Warum übersetzten die Silberscheiben sonst alles, aber dieses eine Wort nicht? Sid dachte einen Moment an eine Fehlfunktion dieser Translatortechnologie, ehe ihm in den Sinn kam, dass es womöglich kein entsprechendes Wort in ihrer Sprache gab. Mit Fragen wie diesen würden sich wohl bald klügere Köpfe als er auseinandersetzen müssen. Dies war bestimmt nicht das letzte Verständigungsproblem, das auf die Menschheit zukam.

Was mochte es bedeuten? Die Russin war also nicht Besun, die anderen, einschließlich er selbst, aber schon? Um Frauen und Männer ging es sicher nicht, sonst wäre Sue ebenfalls der Zutritt verweigert worden. Oder sahen die Fantan in Sue ein Kind, keine Frau? Konnte ja auch sein, dass sie gar nicht verstanden, was eine Frau von einem Mann oder einem Kind unterschied. Diese beiden Aliens jedenfalls wirkten nicht männlich oder weiblich. Möglicherweise waren sie ja eingeschlechtliche Kreaturen wie Regenwürmer, die sich auf völlig andere Art und Weise vermehrten. So genau kannte Sid sich da nicht aus, aber er hatte davon mal etwas in einem Science-Fiction-Film gesehen.

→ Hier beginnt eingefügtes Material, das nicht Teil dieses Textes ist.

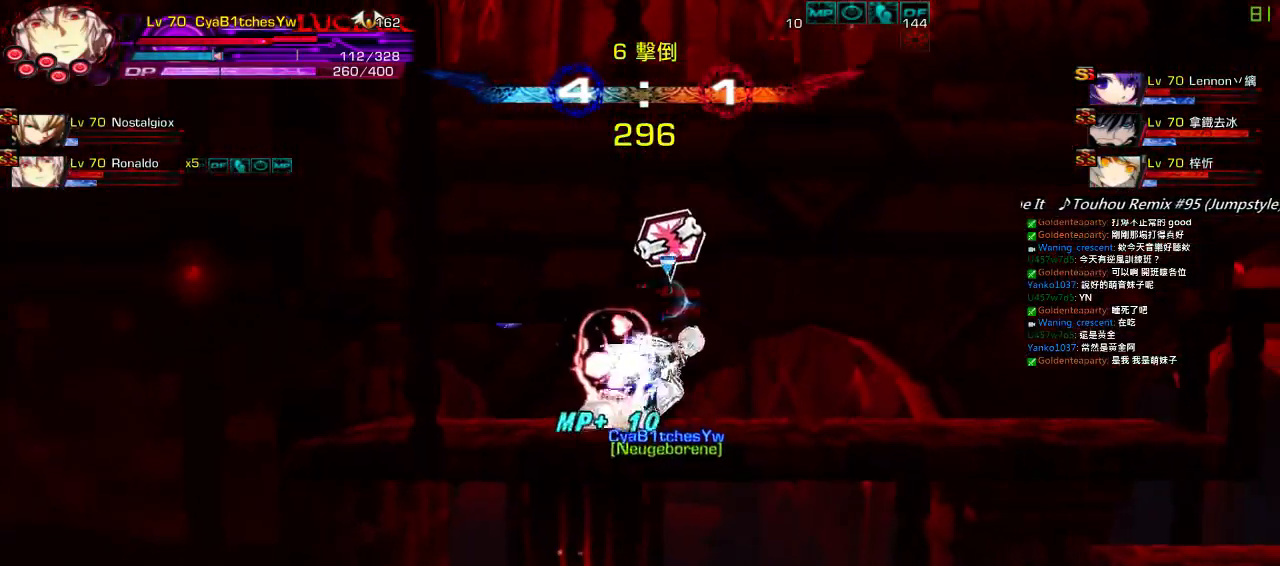
{"keys": ["down", "left"], "events": [[67, "left", "down"], [67, "right", "up"], [133, "down", "up"], [133, "left", "up"], [200, "left", "down"], [367, "down", "down"]]}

»Wir warten auf Ihre Entscheidung«, blieb der Fantan unerbittlich. »Sie sind willkommene Gäste. Diese Frau nicht.«

»Ich gehe in das Schiff«, rief Sid impulsiv. Diese einmalige Gelegenheit durfte er sich nicht entgehen lassen, auch wenn ihm bei der Vorstellung durchaus mulmig zumute war.

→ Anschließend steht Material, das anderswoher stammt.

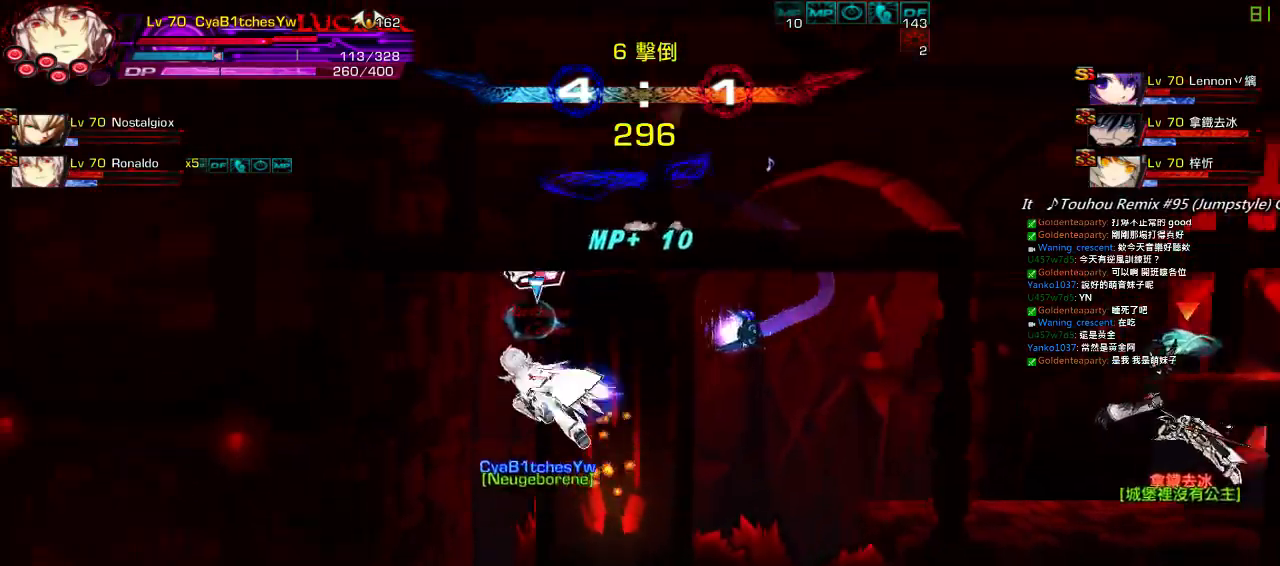
{"keys": ["left"], "events": [[117, "right", "down"], [150, "left", "up"], [183, "down", "up"], [233, "right", "up"], [300, "right", "down"], [400, "up", "down"], [417, "left", "down"], [450, "right", "up"], [483, "up", "up"]]}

»Wir folgen Ihnen alle und akzeptieren Ihre Bitte.« Sid bewunderte Reginald Bulls gelungene Wortwahl. Indem er den Befehl hinsichtlich der Russin Michalowna als eine Bitte bezeichnete, deutete er die Situation völlig um. Das Ergebnis war zwar dasselbe, die Interpretation aber eine ganz andere. »Tatjana, geh zurück nach Terrania. Wir werden bald voneinander hören.«

Die Russin schaute ihn an und nickte langsam. Sid fragte sich, ob Bull ihr gleichzeitig eine konzentrierte gedankliche Botschaft übermittelte, die sie telepathisch in seinem Verstand lesen sollte. Sie drehte sich um und marschierte mit weit ausladenden Schritten zurück zur Stadt.

Sid und die drei anderen gingen an dem Fantan vorbei. Der Außerirdische roch nach herben Kräutern und irgendwie – ölig. Der Junge mochte es nicht. Der zweite Fremde, der bislang reglos im Schott des Spindelschiffs gestanden hatte, gab den Weg frei, und die kleine Gruppe betrat das Schiff, eine exotische, unbekannte Welt.

Etwas berührte Sid erst am Arm, dann an der Hand: Sues Finger. »Ich habe Angst«, flüsterte das Mädchen ihm zu.

Seine Antwort überraschte ihn selbst: »Ich auch.«

Skelir

Obwohl Skelir sich fürchtete, hoffte er, gehen zu dürfen.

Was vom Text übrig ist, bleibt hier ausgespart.